My new local monastery is called the Abbaye Sainte-Marie de la Pierre qui Vire. The "Pierre" in the name has nothing to do with St. Peter, it's a literal stone at the site of the monastery. It's a boulder balanced on top of another boulder in such a way that it can be turned around by hand ("pierre qui vire" means "turning stone"). That's the old story, anyway. Such instability made the first monks there so uncomfortable that the turning stone was cemented to the boulder beneath, and a statue of the Blessed Virgin Mary fixed firmly on top. They kept the name, though, even when the stone no longer turned.
There is something in common with St. Peter after all. Jesus gave him the name, which means "rock," as related in Matthew's gospel:
When Jesus went into the region of Caesarea Philippi he asked his disciples, ... “Who do people say that the Son of Man is?” They replied, “Some say John the Baptist, others Elijah, still others Jeremiah or one of the prophets.” He said to them, “But who do you say that I am?” Simon Peter said in reply, “You are the Messiah, the Son of the living God.” Jesus said to him in reply, “Blessed are you, Simon son of Jonah. For flesh and blood has not revealed this to you, but my heavenly Father. And so I say to you, you are Peter, and upon this rock I will build my church, and the gates of the netherworld shall not prevail against it. I will give you the keys to the kingdom of heaven. Whatever you bind on earth shall be bound in heaven; and whatever you loose on earth shall be loosed in heaven.” (Matt. 16:13-19)
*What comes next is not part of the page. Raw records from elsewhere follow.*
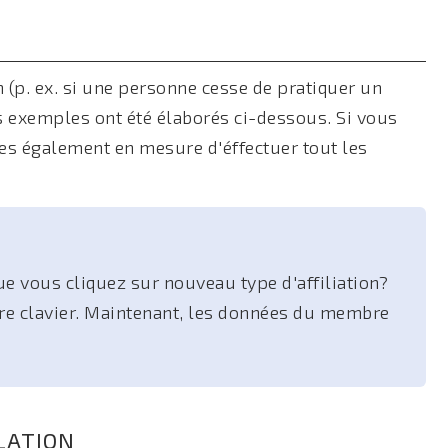
 (p. ex. si une personne cesse de pratiquer un
s exemples ont été élaborés ci-dessous. Si vous
es également en mesure d'éffectuer tout les
e vous cliquez sur nouveau type d'affiliation?
tre clavier. Maintenant, les données du membre
LATION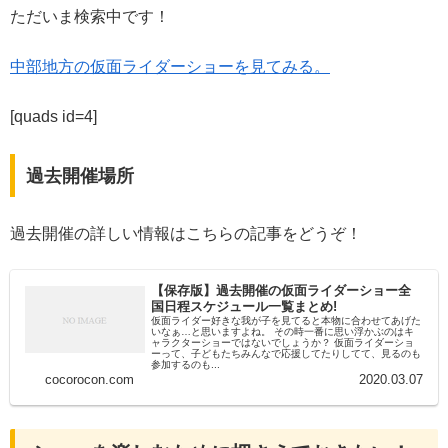
ただいま検索中です！
中部地方の仮面ライダーショーを見てみる。
[quads id=4]
過去開催場所
過去開催の詳しい情報はこちらの記事をどうぞ！
【保存版】過去開催の仮面ライダーショー全
国日程スケジュール一覧まとめ!
仮面ライダー好きな我が子を見てると本物に合わせてあげた
いなぁ…と思いますよね。 その時一番に思い浮かぶのはキ
ャラクターショーではないでしょうか？ 仮面ライダーショ
ーって、子どもたちみんなで応援してたりしてて、見るのも
参加するのも...
cocorocon.com
2020.03.07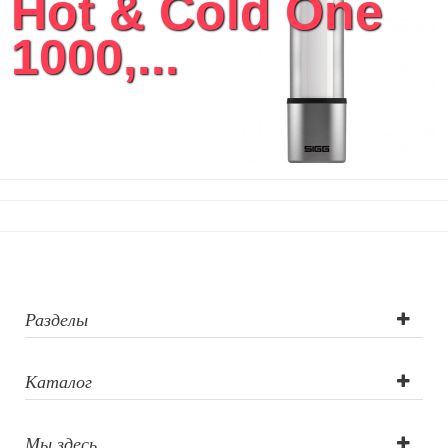
Hot & Cold One
Кухонный текстиль
1000,...
Ножи разделочные доски
Фоторамки и фотоальбомы
Уход за обувью
Игрушки
Шкатулки
Декоративные подушки
Интерьерные подарки
Винные аксессуары оптом
Свет
Природа и быт
Свечи и подсвечники
Садовый инвентарь
Разделы
Домашний текстиль
Офисные принадлежности
Каталог
Настольные аксессуары
Настольные календари
Подставки для визиток записок телефонов
Мы здесь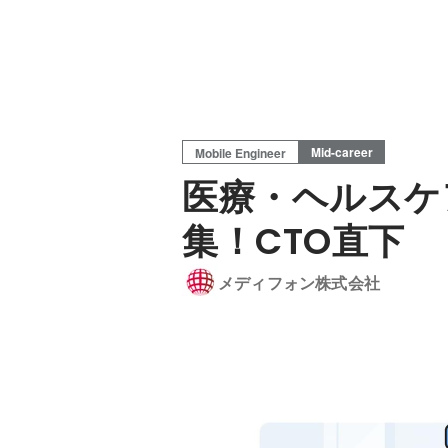
Mid-career
Mobile Engineer
医療・ヘルスケ
集！CTO直下
メディフォン株式会社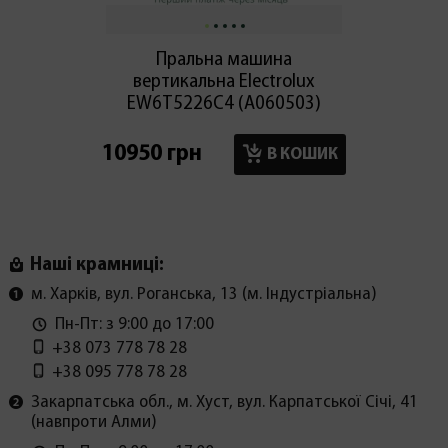
Пральна машина
Праль
вертикальна Electroluх
EW6T5226C4 (А060503)
WD95
10950 грн
18300
В КОШИК
Наші крамниці:
м. Харків, вул. Роганська, 13 (м. Індустріальна)
Пн-Пт: з 9:00 до 17:00
+38 073 778 78 28
+38 095 778 78 28
Закарпатська обл., м. Хуст, вул. Карпатської Січі, 41
(навпроти Алми)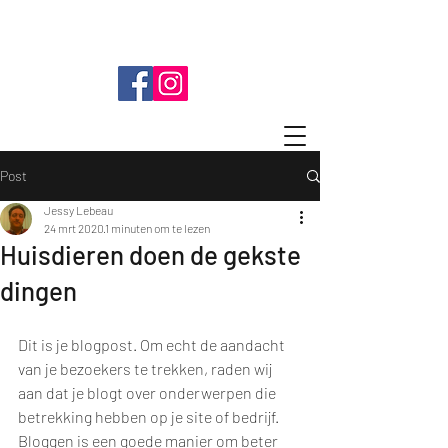
info@groomanoid.be
0496 66 15 74
Keizershoek
274 2550
Kontich
Post
Jessy Lebeau
24 mrt 2020
1 minuten om te lezen
Huisdieren doen de gekste
dingen
Dit is je blogpost. Om echt de aandacht 
van je bezoekers te trekken, raden wij 
aan dat je blogt over onderwerpen die 
betrekking hebben op je site of bedrijf. 
Bloggen is een goede manier om beter 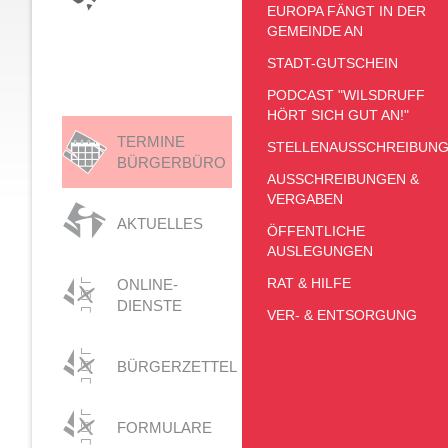
EUROPA FÄNGT IN DER
GEMEINDE AN
STADT-GUTSCHEIN
PODCAST "WILSDRUFF
HÖRT SICH GUT AN!"
TERMINE
STELLENAUSSCHREIBUN
BÜRGERBÜRO
AUSSCHREIBUNGEN &
VERGABEN
AKTUELLES
ÖFFENTLICHE
AUSLEGUNGEN
RAT & HILFE
ONLINE-
DIENSTE
VER- & ENTSORGUNG
BÜRGERZETTEL
FORMULARE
But Peter, too, like the turning stone at my local abbey, was a really unstable rock. He was so wobbly, it only takes five verses from "you are Peter, and on this Rock I will build my Church," for him to screw up so badly that Jesus turned and told him, "Get thee behind me, Satan!" Oh, no, Peter was no solid rock.
He was impulsive. He was impetuous. He was volatile. He was not sensible. He got all excited seeing Jesus walk on water, forgot he couldn't swim! jumped in with him and needed to be rescued. He constantly spoke and acted without thinking. He swore he would go to his death before denying Jesus, and a few hours later, as vehemently swore that he'd never seen the man before. He was unreliable: when Jesus kept begging him to keep vigil with him, in the garden at Gethsemane the night of his arrest, Peter fell asleep over and over. He must have drunk deeply from the ritual four cups of wine at that Last Supper! And then, he met the arresting mob by drawing a sword and flailing away with it until he sliced off the sword hand ear of the armed guard high priest's servant. And do you think the Resurrection and Ascension and Pentecost, the descent of the Holy Spirit, firmed him up? No. Paul called Peter out as a hypocrite, with some justice, for not wanting the orthodox Jewish Christians to know that when they weren't around, he'd been sharing unkosher meals with uncircumcised converts.
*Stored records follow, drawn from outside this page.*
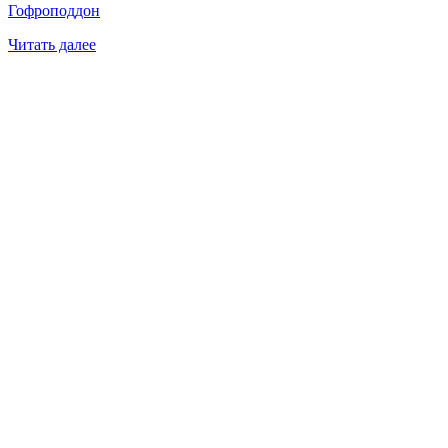
Гофроподдон
Читать далее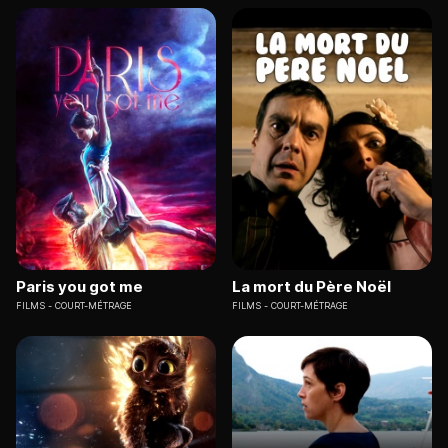
Paris you got me
La mort du Père Noël
FILMS
COURT-MÉTRAGE
FILMS
COURT-MÉTRAGE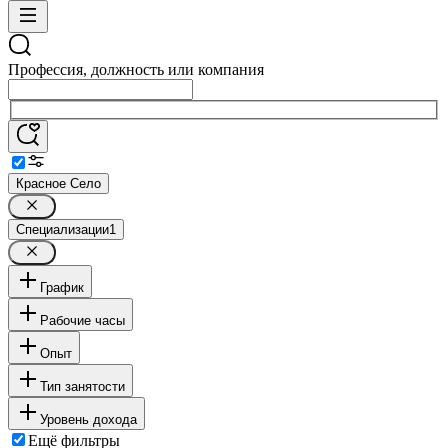
Профессия, должность или компания
Красное Село
Специализации
1
График
Рабочие часы
Опыт
Тип занятости
Уровень дохода
Ещё фильтры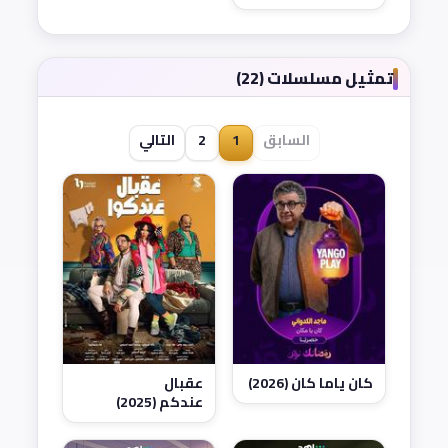
تمثيل مسلسلات (22)
السابق
1
2
التالي
كان ياما كان (2026)
عقبال
عندكم (2025)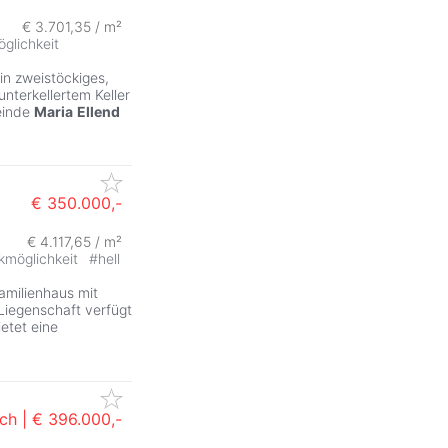
€ 3.701,35 / m²
glichkeit
in zweistöckiges,
unterkellertem Keller
einde
Maria
Ellend
€ 350.000,-
€ 4.117,65 / m²
kmöglichkeit
#
hell
amilienhaus mit
Liegenschaft verfügt
etet eine
ch |
€ 396.000,-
Seriously, Saint Peter was a hot mess. As a Rock, he had all the firmness of a bog or a sand dune. What could Jesus have been thinking, to single out this overexcitable, undisciplined, imprudent creature as a Rock on which to build his church? What was it he said, in that gospel passage quoted above? "For flesh and blood has not revealed this to you, but my heavenly Father." That is the basis, that is the solid rock foundation on which to build a church. Peter has faith, faith that trumps human reason, that discerns something beyond what his "flesh and blood" senses can perceive. And he is, simply, sure of what he knows through faith.
And yet, the successors of St. Peter (the popes, cardinals, bishops) through the ages have preferred to do like last century's monks at La Pierre Qui Vire, and cement that turning stone down with intricately reasoned pronouncements about the "correct" version of faith, morals, and ... basically, everything. Starting by setting in stone (sometimes violently) the very precise nature of the relationship between Father, Son, and Holy Spirit.
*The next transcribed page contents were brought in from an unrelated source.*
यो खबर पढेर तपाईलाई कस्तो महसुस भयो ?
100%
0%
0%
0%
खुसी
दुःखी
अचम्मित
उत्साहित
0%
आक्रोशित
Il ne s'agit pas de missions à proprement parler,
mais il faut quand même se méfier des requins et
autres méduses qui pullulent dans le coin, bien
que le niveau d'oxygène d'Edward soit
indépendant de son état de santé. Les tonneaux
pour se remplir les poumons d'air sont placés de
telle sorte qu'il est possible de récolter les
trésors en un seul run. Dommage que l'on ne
And today, we have a Pope who is more like the real St. Peter: a strong foundation for the Church because he is not set in stone, but able to turn and rock with the movements of the Holy Spirit. Because God is not an artifact in stone, in words, in tradition. God is alive and active in our day, in our Church and outside of it.
And may the living Spirit of God visit the participants in the Synod on Synodality, meeting next month to begin the next phase of discussions on how the Church can once again turn, become free in Christ, to better meet the spiritual needs of the people of our time, who are more and more alienated from the old set-in-concrete structure.
Amen.
††††††† PEACE †††††††
" And may the living Spirit of God visit the participants in the Synod on Synodality, meeting next month to begin the next phase of discussions on how the Church can once again turn, become free in Christ, to better meet the spiritual needs of the people of our time, who are more and more alienated from the old set-in-concrete structure." One can hope. I do, however tentatively.